## Extrait à lire
──────────────────────────────
L’AFD s’était fixé comme cap de doubler ses engagements financiers pour la biodiversité pour atteindre 160 millions d’euros par an à partir de 2013. Cet objectif a été dépassé avec 284 millions d’euros par an engagés entre 2013 et 2018. Les financements attendus au titre de l’objectif transversal n° 2 (l’intégration de la biodiversité dans l’ensemble des politiques de développement) ont ainsi été largement dépassés avec 44 % (contre 21 % prévus) des engagements totaux de la période 2013-2018. Les 19 projets incluent des projets achevés (8) ou en cours d’exécution (11), localisés principalement en Afrique, mais aussi en Asie et en Amérique centrale.

Les 19 projets évalués :

Appui à des aires protégées : 19 projets évalués
 

 

Les évaluateurs ont réparti ces 19 projets en 4 types identifiés selon les objectifs poursuivis par ces projets pour atteindre la finalité commune de conservation de la biodiversité (voir schéma ci-dessous). Ils ont notamment constaté un basculement dans le temps entre 2000 et 2017, les projets plus récents étant davantage axés sur des objectifs de développement socioéconomique alors que les plus anciens privilégiaient des objectifs de conservation.
──────────────────────────────
## Entrées de données enregistrées
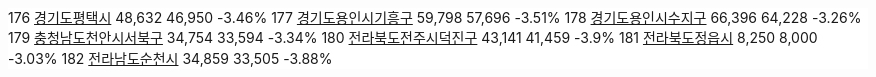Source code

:   <tr class="item">
    <td>176</td>
    <td><a href="/apt/경기도평택시">경기도평택시</a></td>
    <td>48,632</td>
    <td>46,950</td>
    <td>-3.46%</td>
  </tr>

  <tr class="item">
    <td>177</td>
    <td><a href="/apt/경기도용인시기흥구">경기도용인시기흥구</a></td>
    <td>59,798</td>
    <td>57,696</td>
    <td>-3.51%</td>
  </tr>

  <tr class="item">
    <td>178</td>
    <td><a href="/apt/경기도용인시수지구">경기도용인시수지구</a></td>
    <td>66,396</td>
    <td>64,228</td>
    <td>-3.26%</td>
  </tr>

  <tr class="item">
    <td>179</td>
    <td><a href="/apt/충청남도천안시서북구">충청남도천안시서북구</a></td>
    <td>34,754</td>
    <td>33,594</td>
    <td>-3.34%</td>
  </tr>

  <tr class="item">
    <td>180</td>
    <td><a href="/apt/전라북도전주시덕진구">전라북도전주시덕진구</a></td>
    <td>43,141</td>
    <td>41,459</td>
    <td>-3.9%</td>
  </tr>

  <tr class="item">
    <td>181</td>
    <td><a href="/apt/전라북도정읍시">전라북도정읍시</a></td>
    <td>8,250</td>
    <td>8,000</td>
    <td>-3.03%</td>
  </tr>

  <tr class="item">
    <td>182</td>
    <td><a href="/apt/전라남도순천시">전라남도순천시</a></td>
    <td>34,859</td>
    <td>33,505</td>
    <td>-3.88%</td>
  </tr>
──────────────────────────────
## Consignes
(1) D'après l'extrait, combien d'euros par an l'AFD a-t-elle engagés pour la biodiversité entre 2013 et 2018 ?
(2) Transcrivez le passage de l'extrait qui s'ouvre sur les mots contenant « Les évaluateurs ont » et se ferme sur « objectifs de conservation. ».
Ces entrées viennent d'une autre source.

## Réponses par tâche
(1) 284 millions d'euros par an.

(2)
Les évaluateurs ont réparti ces 19 projets en 4 types identifiés selon les objectifs poursuivis par ces projets pour atteindre la finalité commune de conservation de la biodiversité (voir schéma ci-dessous). Ils ont notamment constaté un basculement dans le temps entre 2000 et 2017, les projets plus récents étant davantage axés sur des objectifs de développement socioéconomique alors que les plus anciens privilégiaient des objectifs de conservation.